Bishop John Coleridge Patteson
At Eton : 1838 to 1845
Church, Martyrs and Saints
Known for: A Christian missionary and the first Bishop of Melanesia (1861-1871), John Coleridge Patteson was murdered on the island of Nupaku in the Solomon Islands. He is commemorated by the Church of England with an annual Lesser Festival on 20th September.
School days: Known as ‘Coley’ to his friends, Patteson was at Eton from 1838 to 1845 and was placed in the house of his uncle, Revd. Edward Coleridge. He was deeply involved in sport at school as part of the Oppidan Wall in 1844-5 and the Keeper of Upper Club in 1844. As a member of the Eton Cricket Eleven in 1843-4, Patteson played against both Harrow and Winchester at Lord’s in 1844. Eton won against Harrow by an innings and 69 runs; and against Winchester by 27 runs. Patteson was academically gifted too. In 1844, he was one of the Newcastle Select, a candidate for the prestigious Newcastle Scholarship, the school’s oldest prize founded by the 3rd Duke of Newcastle in 1829. In Patteson’s day, the prize was £250, a considerable amount in those days, and was awarded for the best performance in a series of examinations dedicated to religious education and classics.
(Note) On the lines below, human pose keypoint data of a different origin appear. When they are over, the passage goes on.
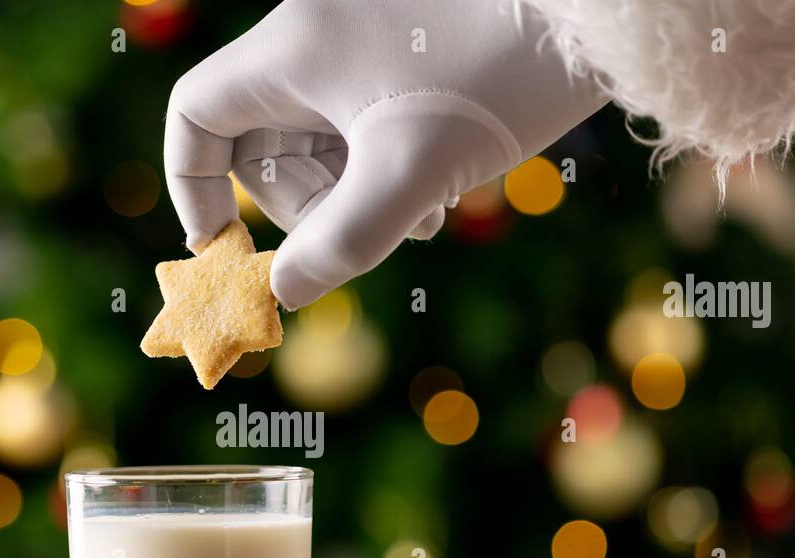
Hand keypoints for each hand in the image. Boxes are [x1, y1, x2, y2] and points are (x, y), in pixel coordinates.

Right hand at [163, 0, 607, 310]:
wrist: (599, 4)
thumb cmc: (502, 69)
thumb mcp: (415, 171)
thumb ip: (342, 242)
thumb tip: (282, 291)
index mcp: (292, 49)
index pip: (196, 116)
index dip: (196, 189)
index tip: (226, 249)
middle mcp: (314, 34)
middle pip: (264, 142)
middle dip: (308, 207)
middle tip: (369, 236)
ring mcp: (361, 39)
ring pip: (322, 140)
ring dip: (356, 197)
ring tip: (422, 216)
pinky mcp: (405, 49)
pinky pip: (364, 123)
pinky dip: (387, 167)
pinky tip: (440, 190)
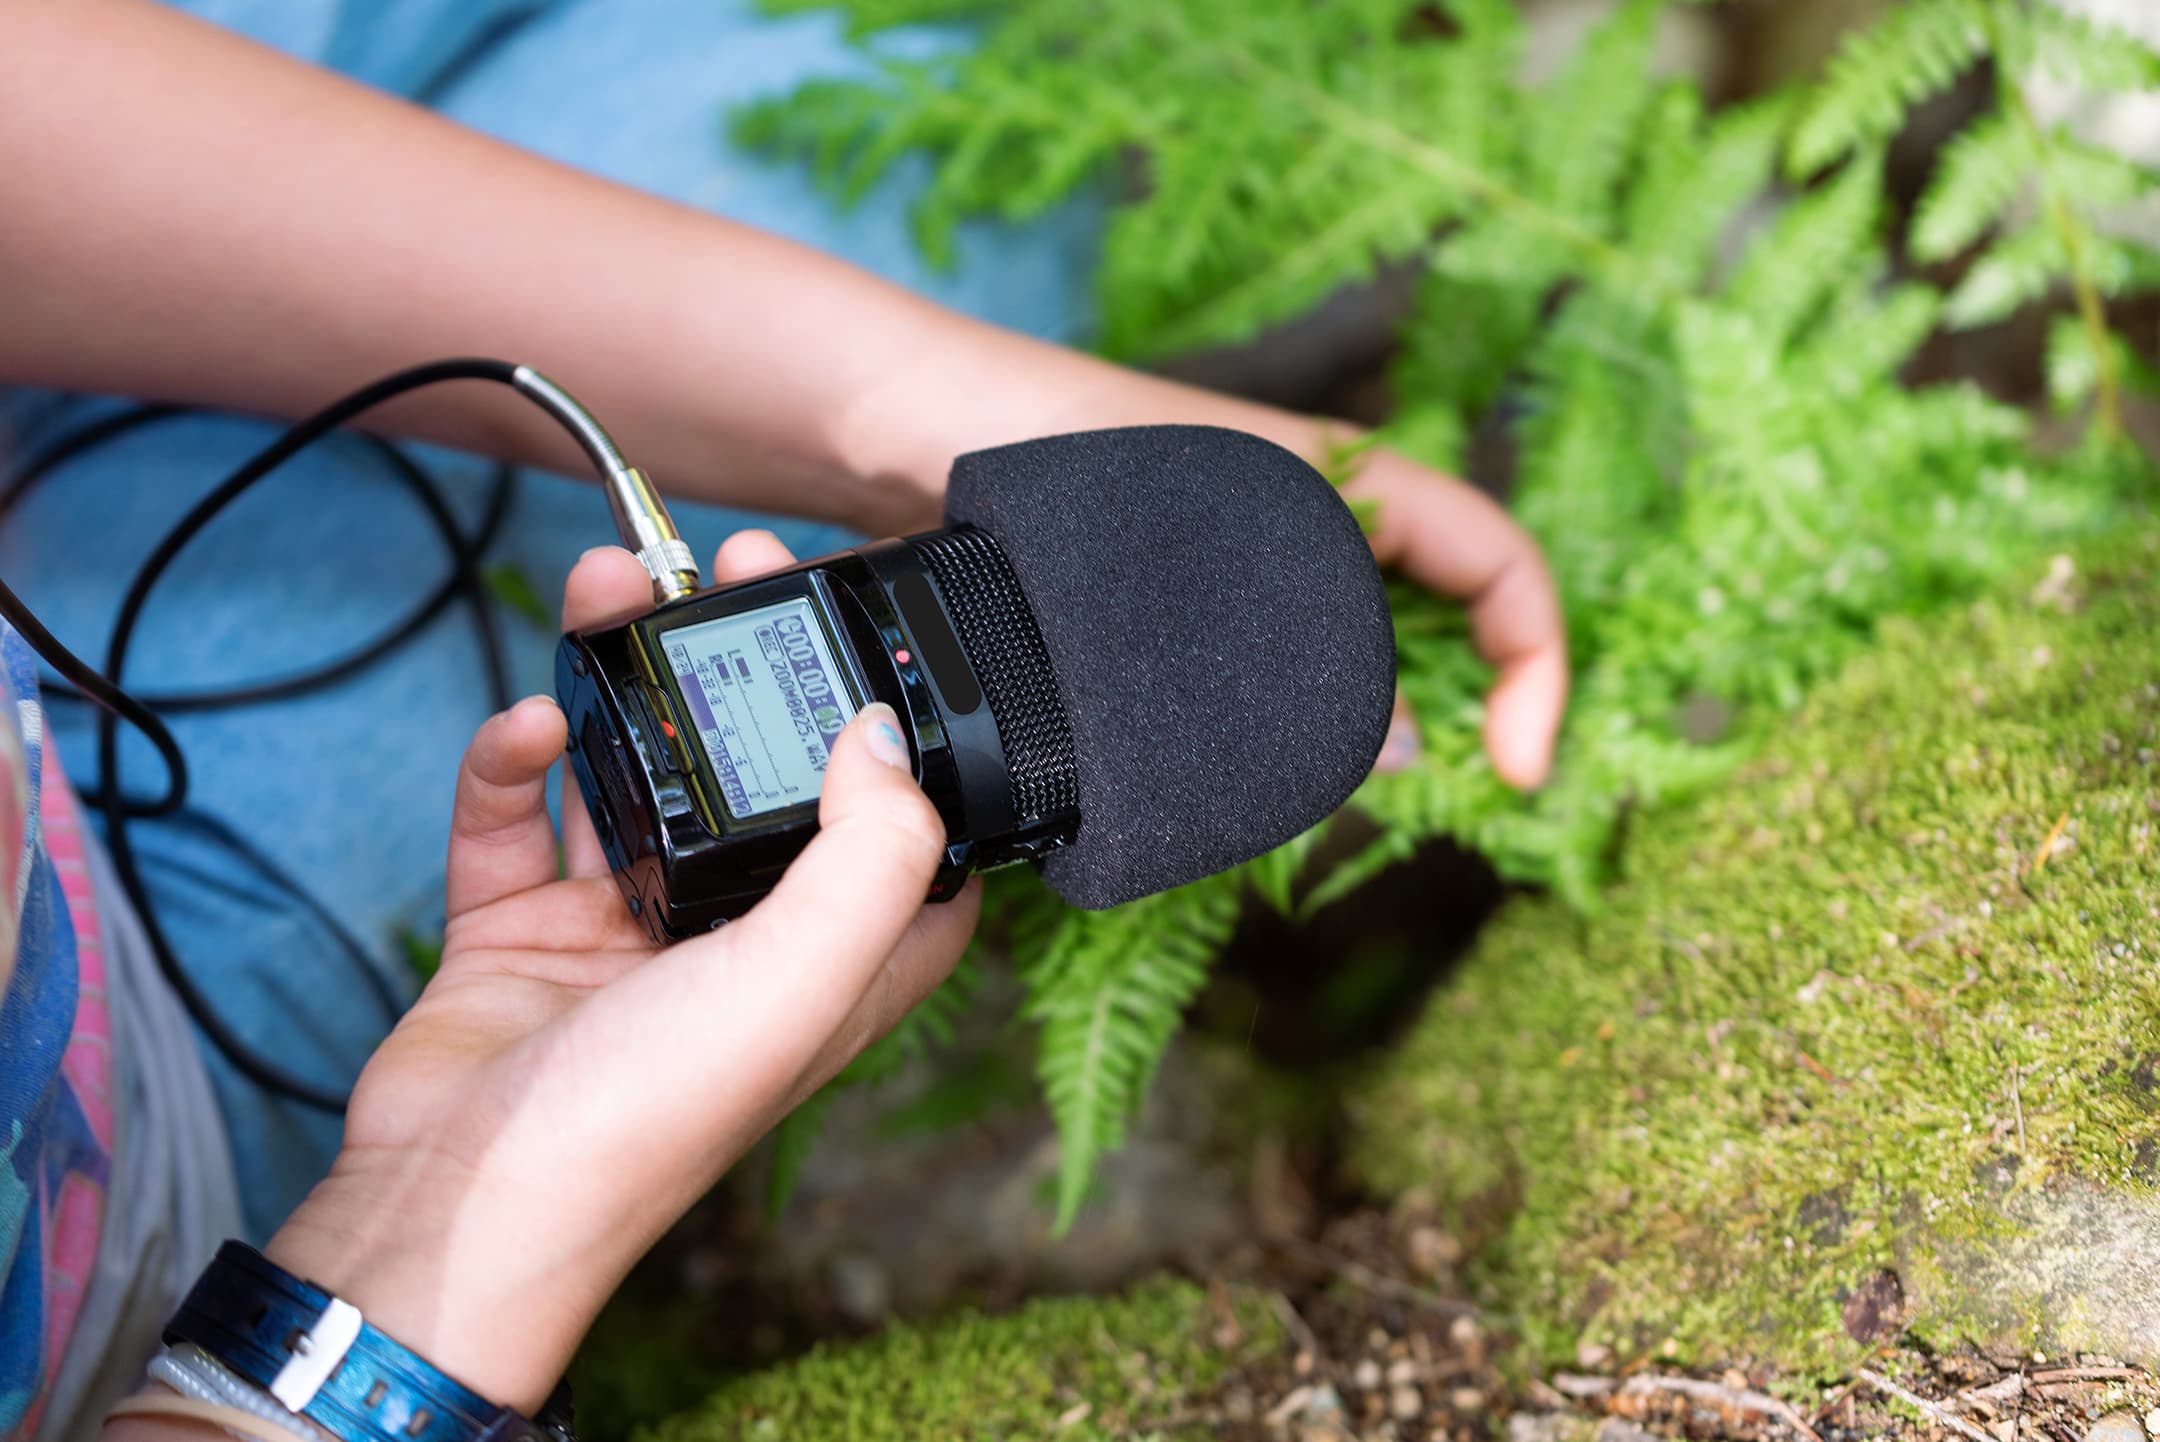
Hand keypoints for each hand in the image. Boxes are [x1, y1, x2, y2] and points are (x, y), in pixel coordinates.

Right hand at [265, 531, 978, 1412]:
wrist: (453, 1205)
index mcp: (828, 964)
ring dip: (622, 680)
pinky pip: (518, 818)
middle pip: (762, 776)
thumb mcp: (798, 981)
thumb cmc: (642, 1120)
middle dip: (750, 670)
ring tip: (610, 584)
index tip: (879, 644)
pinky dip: (513, 764)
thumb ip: (869, 854)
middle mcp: (736, 941)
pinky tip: (525, 723)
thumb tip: (883, 732)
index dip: (904, 745)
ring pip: (635, 771)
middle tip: (735, 568)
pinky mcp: (523, 931)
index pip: (903, 841)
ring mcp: (625, 932)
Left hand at [833, 327, 1566, 789]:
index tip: (1517, 767)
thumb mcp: (1215, 561)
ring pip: (1360, 650)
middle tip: (1434, 801)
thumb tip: (1407, 751)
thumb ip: (1317, 657)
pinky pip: (1278, 663)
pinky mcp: (1187, 602)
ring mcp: (1251, 558)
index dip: (1535, 664)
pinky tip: (1248, 776)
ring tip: (1336, 800)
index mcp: (1351, 477)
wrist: (919, 432)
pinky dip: (1291, 723)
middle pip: (1445, 614)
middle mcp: (1315, 516)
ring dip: (1373, 726)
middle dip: (1463, 706)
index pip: (1502, 562)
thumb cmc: (1061, 452)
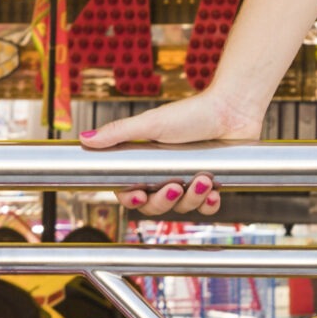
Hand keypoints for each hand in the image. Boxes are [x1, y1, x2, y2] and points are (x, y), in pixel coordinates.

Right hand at [78, 89, 261, 217]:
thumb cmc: (192, 112)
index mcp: (148, 162)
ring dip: (192, 198)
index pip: (131, 192)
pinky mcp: (213, 185)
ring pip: (183, 208)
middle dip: (164, 201)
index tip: (138, 195)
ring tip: (203, 178)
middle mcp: (167, 174)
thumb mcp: (151, 122)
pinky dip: (210, 203)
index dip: (132, 199)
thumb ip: (118, 133)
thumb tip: (85, 139)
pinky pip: (207, 208)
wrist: (232, 108)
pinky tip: (214, 191)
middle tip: (174, 186)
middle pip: (155, 206)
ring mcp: (190, 181)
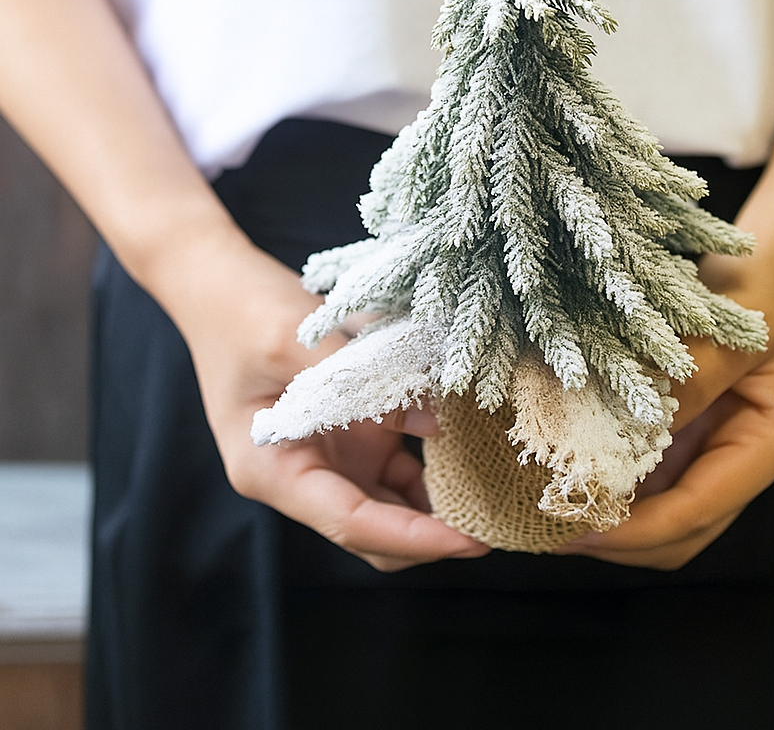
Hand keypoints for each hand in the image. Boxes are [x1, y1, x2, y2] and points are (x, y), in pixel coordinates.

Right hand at [157, 232, 489, 571]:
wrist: (221, 288)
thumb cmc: (246, 314)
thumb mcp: (300, 343)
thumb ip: (362, 385)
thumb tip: (434, 426)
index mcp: (273, 472)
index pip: (351, 524)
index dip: (412, 537)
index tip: (467, 541)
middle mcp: (301, 477)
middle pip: (372, 532)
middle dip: (429, 536)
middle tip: (494, 527)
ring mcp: (327, 459)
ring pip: (388, 508)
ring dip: (433, 508)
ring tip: (492, 500)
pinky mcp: (348, 436)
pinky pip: (394, 471)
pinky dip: (427, 474)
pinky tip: (467, 460)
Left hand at [557, 245, 773, 569]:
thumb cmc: (766, 282)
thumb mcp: (731, 327)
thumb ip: (689, 376)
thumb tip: (625, 425)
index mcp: (767, 444)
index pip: (697, 512)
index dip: (636, 531)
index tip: (577, 530)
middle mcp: (740, 457)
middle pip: (679, 531)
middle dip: (617, 539)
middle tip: (547, 528)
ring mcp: (711, 445)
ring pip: (658, 509)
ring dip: (608, 515)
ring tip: (546, 507)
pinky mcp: (686, 427)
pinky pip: (645, 469)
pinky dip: (608, 476)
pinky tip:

Life and Career: Born in 1827, Patteson was brought up in Devon by his parents, Sir John Patteson, a judge, and Frances Duke Coleridge, niece of the poet Samuel Taylor Coleridge. After leaving Eton, he studied at Balliol College, Oxford, before becoming a Fellow of Merton College. In 1853, he was ordained and entered the ministry at Exeter Cathedral. The following year, Patteson was visited by George Augustus Selwyn, another Old Etonian and the first Bishop of New Zealand. Selwyn inspired Patteson to become a missionary and, in 1855, he volunteered to travel to the South Pacific, landing in New Zealand. For five years, he immersed himself in work for the Melanesian Mission, before becoming Bishop of Melanesia in 1861. Despite gaining the trust of the tribes he visited, in September 1871 Patteson was killed on the island of Nupaku in the Solomon Islands, where it is believed he landed alone and was mistaken for a slave trader. He is commemorated by the Church of England with an annual Lesser Festival on 20th September.